I am about to code a messaging system where users can write messages to other users. User can create custom inbox folders for sorting the messages they receive, however, every user has 2 main inboxes:

a) with all messages they receive
b) all messages they receive filtered by users they are friends with

For all mailboxes the total/unread numbers inside shall be displayed.

This leads me to the need of the following tables:

 - users (id, username,...)
 - friends (user_id, friend_id)
 - messages (id, sender_id, receiver_id, read_status, mailbox_id, ...)
 - mailbox (id, name, owner_id, ...)

My question regarding the perfomance (thinking of a situation where there are many messages and users):

Is is better to calculate the total/unread values for each mailbox for each page view?

Select count(.) as total, 
.... ,
Group By mailbox_id, friend_status, read_status

or

Is it better to store these information in the table mailbox in extra fields like total_msg, total_unread, total_friends, total_friends_unreadand update these values upon each event (new message, read message, new friends, friends break up, etc…)?

Would there be a 3rd approach to be considered?

Thanks for help!

Best Answer

The "Best Way" is probably to do it the former way, calculating the accurate count of messages and friends, etc is going to be easier to manage on the application side. Performance will obviously depend on how many messages and friends, some variables on the database server, and indexes.

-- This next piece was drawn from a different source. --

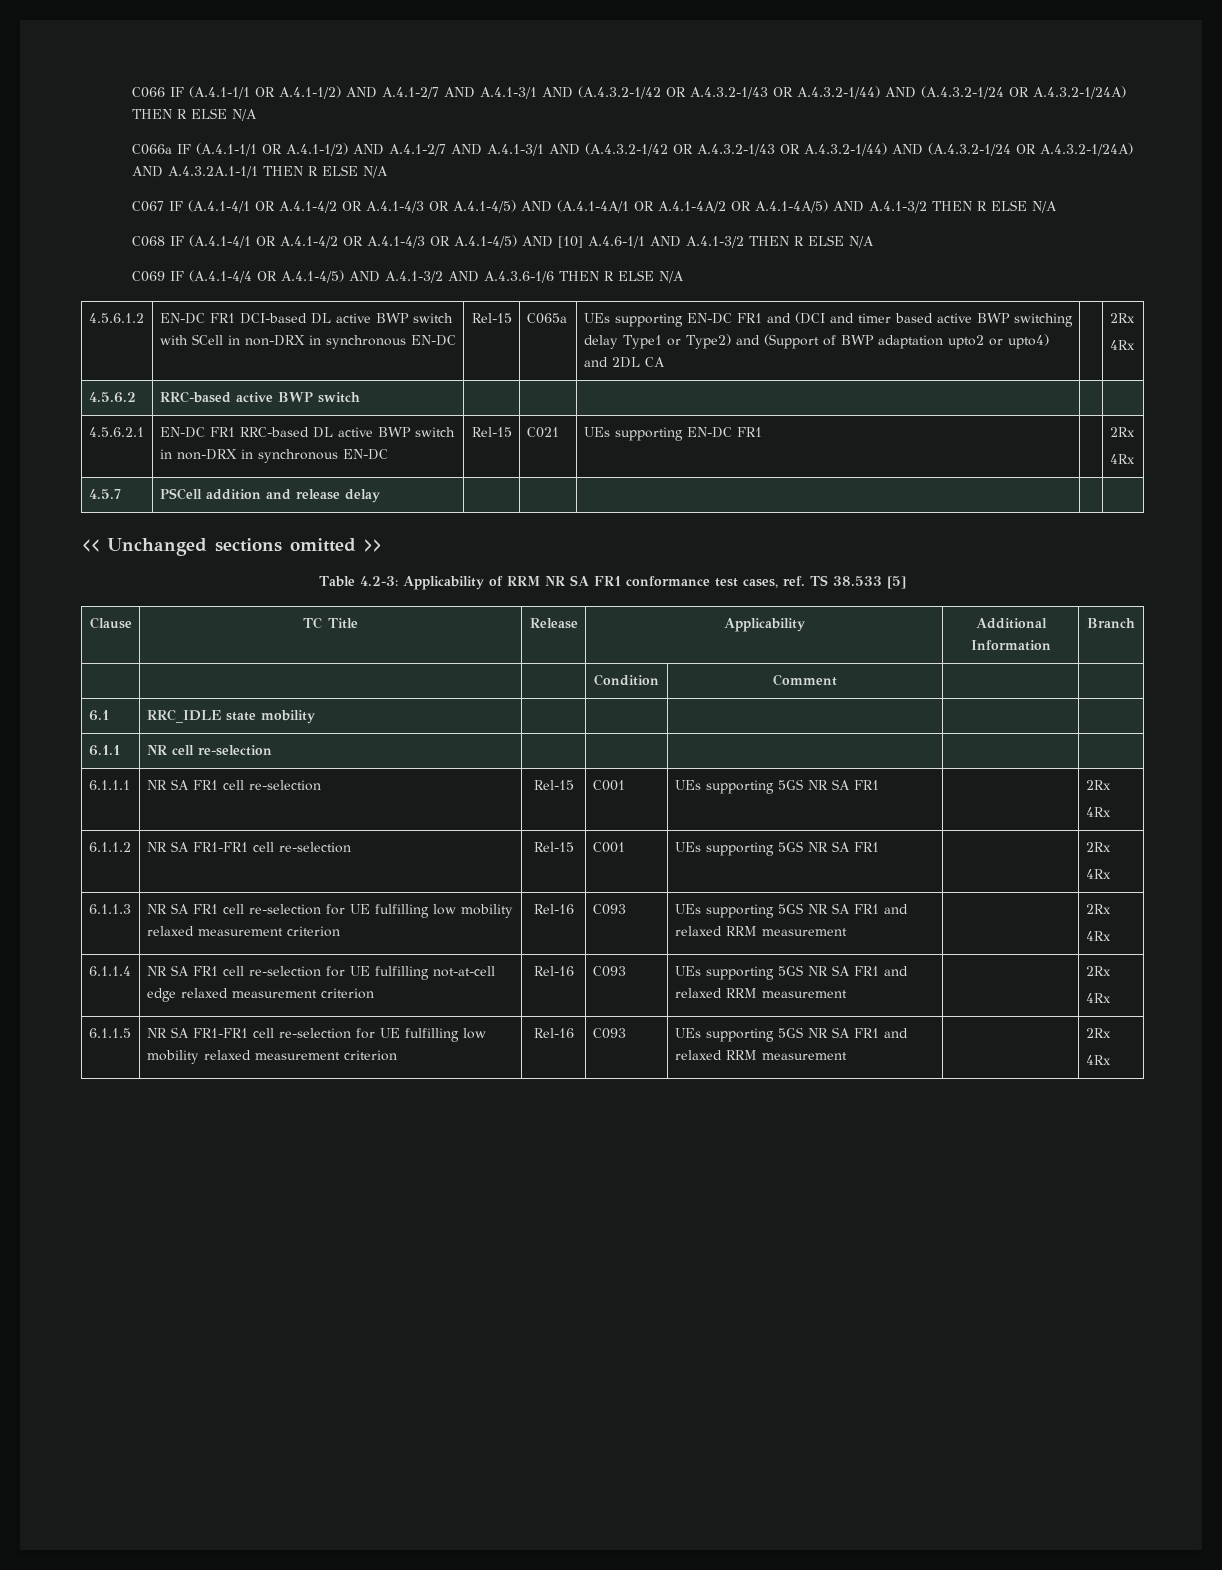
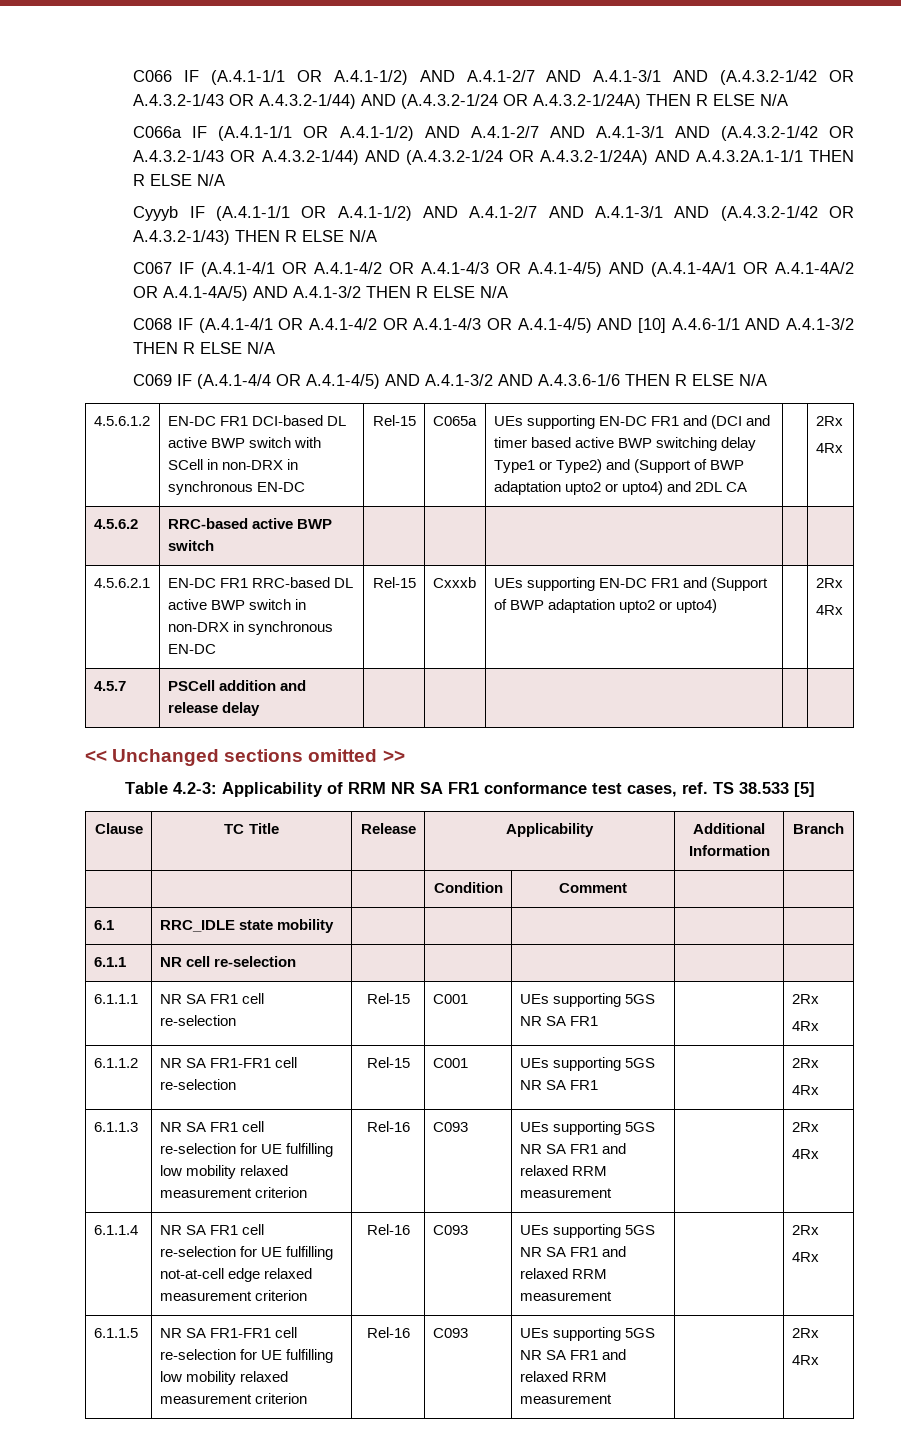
(389, 172) none -> [133,206,855,221] [133,230,378,245] // Cyyyb IF (A.4.1-1/1 OR A.4.1-1/2) AND A.4.1-2/7 AND A.4.1-3/1 AND (A.4.3.2-1/42 OR A.4.3.2-1/43) THEN R ELSE N/A
[526,427,559,438] [583,427,762,441] C021 | UEs supporting EN-DC FR1 -> [432,577,476,588] [493,577,768,591] [493,599,717,613] Cxxxb | UEs supporting EN-DC FR1 and (Support of BWP adaptation upto2 or upto4)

A third solution would be to use a caching layer (like memcached) to store the values that aren't going to change that much. Memcache can increment and decrement, which will work perfectly for updating your unread counts. Message counts only get updated when new messages are received, friend counts are only updated when new friends are added (and possibly with the added condition of that friend having to send a message). My point is, here, that the values here don't update that frequently, so memcached is a pretty perfect option for a solution here.

That being said, stressing about the performance of that schema early on before you have factual data on how it's being used and how it's performing definitely falls into the camp of "over optimizing." Implementing approach #2 or #3 is a trivial add once you have the system in place. Build it first, do what you believe is best, don't over optimize or over engineer. Once it's online, monitor performance, and make fixes as you identify bottlenecks.